THE PROBLEM: Show every line in the records below that contains the word "usage".
= Beginning of Section =
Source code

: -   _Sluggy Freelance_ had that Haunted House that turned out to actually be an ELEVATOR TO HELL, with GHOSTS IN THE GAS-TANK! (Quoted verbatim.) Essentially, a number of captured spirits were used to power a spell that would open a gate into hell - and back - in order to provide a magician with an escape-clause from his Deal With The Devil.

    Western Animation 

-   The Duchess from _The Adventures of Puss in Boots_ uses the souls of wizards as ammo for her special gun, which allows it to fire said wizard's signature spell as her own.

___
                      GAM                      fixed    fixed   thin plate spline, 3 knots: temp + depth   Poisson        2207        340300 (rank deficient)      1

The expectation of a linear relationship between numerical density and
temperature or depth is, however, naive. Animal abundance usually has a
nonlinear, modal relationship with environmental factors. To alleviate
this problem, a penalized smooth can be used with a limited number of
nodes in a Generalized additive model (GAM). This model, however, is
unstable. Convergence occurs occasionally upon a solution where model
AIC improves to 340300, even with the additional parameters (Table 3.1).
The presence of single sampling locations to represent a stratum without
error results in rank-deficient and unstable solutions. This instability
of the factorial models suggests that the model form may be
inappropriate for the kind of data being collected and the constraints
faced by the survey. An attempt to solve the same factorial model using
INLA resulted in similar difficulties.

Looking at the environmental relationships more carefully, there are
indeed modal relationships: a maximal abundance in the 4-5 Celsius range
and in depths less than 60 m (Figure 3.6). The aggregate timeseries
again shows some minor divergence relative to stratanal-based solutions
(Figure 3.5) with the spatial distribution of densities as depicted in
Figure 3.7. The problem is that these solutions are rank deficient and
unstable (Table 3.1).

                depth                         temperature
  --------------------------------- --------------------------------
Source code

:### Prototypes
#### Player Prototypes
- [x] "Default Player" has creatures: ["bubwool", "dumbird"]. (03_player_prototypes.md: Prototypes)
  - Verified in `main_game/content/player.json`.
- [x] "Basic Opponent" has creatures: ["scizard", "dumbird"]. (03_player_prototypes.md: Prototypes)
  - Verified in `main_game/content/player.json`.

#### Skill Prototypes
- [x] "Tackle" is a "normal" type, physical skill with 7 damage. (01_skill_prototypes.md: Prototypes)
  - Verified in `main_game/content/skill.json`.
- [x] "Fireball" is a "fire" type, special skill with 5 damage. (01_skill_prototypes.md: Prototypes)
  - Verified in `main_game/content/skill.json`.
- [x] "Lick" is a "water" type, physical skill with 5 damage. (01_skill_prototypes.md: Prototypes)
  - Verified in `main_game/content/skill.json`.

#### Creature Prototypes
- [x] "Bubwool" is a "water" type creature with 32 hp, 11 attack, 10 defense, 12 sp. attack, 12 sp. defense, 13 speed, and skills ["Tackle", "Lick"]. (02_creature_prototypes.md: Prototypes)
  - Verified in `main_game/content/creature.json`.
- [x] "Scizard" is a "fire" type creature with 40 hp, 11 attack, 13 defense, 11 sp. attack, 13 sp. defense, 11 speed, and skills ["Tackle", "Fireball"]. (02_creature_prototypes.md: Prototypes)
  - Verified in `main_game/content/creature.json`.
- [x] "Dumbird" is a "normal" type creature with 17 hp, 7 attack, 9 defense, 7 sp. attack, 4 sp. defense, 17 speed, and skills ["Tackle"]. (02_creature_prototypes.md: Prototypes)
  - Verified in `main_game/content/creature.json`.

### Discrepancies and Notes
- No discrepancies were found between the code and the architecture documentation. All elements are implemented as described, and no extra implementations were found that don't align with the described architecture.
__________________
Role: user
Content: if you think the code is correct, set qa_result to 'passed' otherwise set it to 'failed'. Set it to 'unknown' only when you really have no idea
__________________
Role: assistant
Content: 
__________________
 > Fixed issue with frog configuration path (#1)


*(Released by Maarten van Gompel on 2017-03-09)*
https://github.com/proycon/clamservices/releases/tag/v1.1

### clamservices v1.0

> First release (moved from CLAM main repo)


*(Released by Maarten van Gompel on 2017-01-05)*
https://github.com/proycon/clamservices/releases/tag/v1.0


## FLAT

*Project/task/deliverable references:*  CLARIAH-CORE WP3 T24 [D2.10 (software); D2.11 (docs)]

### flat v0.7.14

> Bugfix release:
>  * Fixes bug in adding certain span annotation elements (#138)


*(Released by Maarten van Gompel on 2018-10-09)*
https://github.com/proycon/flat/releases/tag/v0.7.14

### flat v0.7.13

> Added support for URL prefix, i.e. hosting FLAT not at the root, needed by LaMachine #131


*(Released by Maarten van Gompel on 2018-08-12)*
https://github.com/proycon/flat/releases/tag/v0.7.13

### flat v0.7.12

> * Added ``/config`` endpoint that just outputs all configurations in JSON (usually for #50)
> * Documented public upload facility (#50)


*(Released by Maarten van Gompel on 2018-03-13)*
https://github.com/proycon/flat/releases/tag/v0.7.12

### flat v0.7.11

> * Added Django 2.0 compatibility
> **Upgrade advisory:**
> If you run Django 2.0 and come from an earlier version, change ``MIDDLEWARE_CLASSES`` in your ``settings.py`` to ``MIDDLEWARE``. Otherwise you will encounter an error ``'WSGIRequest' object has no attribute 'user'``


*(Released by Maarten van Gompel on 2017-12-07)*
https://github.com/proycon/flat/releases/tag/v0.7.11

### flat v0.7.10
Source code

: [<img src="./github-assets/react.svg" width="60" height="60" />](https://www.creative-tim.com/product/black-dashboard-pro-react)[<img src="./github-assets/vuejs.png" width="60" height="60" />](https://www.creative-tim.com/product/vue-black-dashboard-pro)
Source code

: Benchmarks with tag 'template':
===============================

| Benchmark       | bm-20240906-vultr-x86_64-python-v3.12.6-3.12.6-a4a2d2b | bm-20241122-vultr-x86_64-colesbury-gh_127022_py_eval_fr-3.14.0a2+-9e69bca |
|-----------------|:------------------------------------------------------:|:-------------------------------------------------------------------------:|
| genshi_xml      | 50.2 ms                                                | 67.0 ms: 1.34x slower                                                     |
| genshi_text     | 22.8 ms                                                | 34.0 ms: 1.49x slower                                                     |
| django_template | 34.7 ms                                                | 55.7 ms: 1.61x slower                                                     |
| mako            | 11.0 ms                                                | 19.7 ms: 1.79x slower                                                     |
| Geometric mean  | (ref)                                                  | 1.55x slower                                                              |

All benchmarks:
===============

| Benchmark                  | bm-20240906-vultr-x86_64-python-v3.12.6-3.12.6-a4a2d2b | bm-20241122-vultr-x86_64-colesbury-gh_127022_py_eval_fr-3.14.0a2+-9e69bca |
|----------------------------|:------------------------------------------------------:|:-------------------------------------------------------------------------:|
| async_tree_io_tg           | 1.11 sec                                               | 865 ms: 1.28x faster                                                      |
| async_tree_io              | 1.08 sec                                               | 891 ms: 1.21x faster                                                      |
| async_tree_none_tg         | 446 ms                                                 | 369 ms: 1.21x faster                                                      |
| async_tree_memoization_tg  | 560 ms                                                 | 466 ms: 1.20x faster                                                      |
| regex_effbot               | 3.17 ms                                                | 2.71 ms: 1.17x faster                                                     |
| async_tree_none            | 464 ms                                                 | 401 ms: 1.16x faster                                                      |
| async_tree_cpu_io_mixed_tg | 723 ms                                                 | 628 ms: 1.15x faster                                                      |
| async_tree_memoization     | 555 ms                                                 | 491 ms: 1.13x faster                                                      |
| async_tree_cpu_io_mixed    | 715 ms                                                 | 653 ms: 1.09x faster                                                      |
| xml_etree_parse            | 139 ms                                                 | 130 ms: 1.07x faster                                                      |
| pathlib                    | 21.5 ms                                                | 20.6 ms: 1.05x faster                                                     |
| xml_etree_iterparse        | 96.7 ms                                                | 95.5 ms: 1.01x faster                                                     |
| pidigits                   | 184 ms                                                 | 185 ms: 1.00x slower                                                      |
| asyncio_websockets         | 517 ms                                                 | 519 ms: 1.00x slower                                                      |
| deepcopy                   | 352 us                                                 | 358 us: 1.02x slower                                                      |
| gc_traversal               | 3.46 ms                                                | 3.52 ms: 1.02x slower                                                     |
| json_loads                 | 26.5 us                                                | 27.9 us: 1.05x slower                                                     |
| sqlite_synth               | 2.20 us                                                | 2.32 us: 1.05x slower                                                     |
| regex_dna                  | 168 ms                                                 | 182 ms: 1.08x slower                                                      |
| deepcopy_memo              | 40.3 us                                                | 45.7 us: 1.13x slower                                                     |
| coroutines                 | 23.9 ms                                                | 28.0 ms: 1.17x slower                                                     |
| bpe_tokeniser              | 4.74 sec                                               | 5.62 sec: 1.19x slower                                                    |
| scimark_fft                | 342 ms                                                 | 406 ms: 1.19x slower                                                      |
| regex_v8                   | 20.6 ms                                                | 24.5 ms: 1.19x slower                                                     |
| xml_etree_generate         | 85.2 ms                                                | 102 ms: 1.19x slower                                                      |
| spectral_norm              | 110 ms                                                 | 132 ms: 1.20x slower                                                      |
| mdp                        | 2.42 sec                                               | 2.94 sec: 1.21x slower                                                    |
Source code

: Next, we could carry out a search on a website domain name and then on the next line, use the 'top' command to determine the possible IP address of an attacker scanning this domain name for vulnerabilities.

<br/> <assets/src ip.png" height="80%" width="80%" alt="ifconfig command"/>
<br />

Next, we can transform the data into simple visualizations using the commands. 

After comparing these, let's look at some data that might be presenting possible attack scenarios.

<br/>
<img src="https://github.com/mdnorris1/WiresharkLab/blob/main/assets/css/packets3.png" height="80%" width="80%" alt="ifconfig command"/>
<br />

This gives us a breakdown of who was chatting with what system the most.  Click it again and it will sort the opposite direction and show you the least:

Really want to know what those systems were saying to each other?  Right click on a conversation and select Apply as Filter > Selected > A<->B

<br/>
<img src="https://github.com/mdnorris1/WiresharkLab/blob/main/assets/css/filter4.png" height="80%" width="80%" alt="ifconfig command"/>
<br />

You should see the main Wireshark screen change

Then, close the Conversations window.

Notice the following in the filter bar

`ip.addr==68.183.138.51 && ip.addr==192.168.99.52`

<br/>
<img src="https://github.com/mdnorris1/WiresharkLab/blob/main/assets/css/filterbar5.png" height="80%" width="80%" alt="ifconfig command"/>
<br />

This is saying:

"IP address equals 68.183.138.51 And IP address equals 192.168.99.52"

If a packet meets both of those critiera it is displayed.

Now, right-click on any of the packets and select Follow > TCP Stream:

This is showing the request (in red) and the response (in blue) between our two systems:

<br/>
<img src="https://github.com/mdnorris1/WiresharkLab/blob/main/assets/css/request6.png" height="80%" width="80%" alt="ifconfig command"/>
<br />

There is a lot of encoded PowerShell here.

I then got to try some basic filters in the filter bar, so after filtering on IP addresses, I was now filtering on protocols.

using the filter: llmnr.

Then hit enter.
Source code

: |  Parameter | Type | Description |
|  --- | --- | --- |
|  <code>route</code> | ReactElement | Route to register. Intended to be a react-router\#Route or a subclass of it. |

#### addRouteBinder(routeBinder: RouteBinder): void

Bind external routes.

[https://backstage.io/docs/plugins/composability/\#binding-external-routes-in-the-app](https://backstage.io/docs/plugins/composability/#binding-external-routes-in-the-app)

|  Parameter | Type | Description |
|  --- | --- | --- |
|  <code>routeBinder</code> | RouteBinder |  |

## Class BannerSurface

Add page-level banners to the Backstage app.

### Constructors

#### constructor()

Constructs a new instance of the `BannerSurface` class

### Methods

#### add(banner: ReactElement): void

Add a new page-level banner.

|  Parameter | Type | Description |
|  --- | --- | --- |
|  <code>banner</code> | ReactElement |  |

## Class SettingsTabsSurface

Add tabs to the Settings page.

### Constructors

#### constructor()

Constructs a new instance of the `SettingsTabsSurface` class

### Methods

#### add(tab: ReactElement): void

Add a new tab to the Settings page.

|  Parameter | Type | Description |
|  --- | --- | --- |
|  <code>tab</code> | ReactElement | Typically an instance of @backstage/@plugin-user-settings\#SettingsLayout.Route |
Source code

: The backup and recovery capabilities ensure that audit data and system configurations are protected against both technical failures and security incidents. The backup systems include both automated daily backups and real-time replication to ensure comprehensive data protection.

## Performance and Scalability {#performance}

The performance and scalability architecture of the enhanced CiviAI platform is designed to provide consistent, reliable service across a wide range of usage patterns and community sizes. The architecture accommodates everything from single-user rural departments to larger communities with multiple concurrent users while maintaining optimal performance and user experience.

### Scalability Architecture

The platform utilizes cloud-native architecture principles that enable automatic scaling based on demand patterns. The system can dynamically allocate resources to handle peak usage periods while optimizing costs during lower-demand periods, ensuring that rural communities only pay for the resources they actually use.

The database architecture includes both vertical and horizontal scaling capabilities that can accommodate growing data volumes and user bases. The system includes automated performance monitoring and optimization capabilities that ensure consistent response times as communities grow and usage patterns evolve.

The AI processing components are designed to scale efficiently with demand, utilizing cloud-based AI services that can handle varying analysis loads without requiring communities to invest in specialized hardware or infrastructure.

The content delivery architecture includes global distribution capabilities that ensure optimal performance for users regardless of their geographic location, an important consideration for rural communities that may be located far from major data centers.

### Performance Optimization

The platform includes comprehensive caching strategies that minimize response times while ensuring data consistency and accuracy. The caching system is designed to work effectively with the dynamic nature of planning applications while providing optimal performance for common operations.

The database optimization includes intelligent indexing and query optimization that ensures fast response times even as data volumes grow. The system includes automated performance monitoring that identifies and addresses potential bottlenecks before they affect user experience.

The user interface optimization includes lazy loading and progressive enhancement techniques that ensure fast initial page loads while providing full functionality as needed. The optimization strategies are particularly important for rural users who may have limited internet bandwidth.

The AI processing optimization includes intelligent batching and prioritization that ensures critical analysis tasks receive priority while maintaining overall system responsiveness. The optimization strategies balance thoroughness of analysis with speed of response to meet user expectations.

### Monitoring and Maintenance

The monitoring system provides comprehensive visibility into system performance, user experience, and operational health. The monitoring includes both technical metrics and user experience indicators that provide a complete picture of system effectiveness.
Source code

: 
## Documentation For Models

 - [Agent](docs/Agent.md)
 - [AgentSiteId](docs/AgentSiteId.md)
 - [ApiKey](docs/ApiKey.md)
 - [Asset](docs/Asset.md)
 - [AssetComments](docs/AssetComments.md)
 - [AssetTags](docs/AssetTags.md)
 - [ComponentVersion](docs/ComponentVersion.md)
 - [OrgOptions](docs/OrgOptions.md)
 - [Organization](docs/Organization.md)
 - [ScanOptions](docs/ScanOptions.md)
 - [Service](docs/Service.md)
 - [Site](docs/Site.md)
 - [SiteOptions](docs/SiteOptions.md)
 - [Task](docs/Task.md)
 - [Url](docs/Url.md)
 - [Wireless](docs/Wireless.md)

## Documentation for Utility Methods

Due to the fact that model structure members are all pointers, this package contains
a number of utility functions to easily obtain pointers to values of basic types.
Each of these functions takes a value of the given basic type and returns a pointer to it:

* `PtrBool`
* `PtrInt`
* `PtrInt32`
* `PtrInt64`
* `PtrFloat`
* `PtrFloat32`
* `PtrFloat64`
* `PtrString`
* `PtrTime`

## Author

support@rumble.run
= End of Section =
REPLY:
The performance and scalability architecture of the enhanced CiviAI platform is designed to provide consistent, reliable service across a wide range of usage patterns and community sizes. The architecture accommodates everything from single-user rural departments to larger communities with multiple concurrent users while maintaining optimal performance and user experience.
The platform utilizes cloud-native architecture principles that enable automatic scaling based on demand patterns. The system can dynamically allocate resources to handle peak usage periods while optimizing costs during lower-demand periods, ensuring that rural communities only pay for the resources they actually use.
The database architecture includes both vertical and horizontal scaling capabilities that can accommodate growing data volumes and user bases. The system includes automated performance monitoring and optimization capabilities that ensure consistent response times as communities grow and usage patterns evolve.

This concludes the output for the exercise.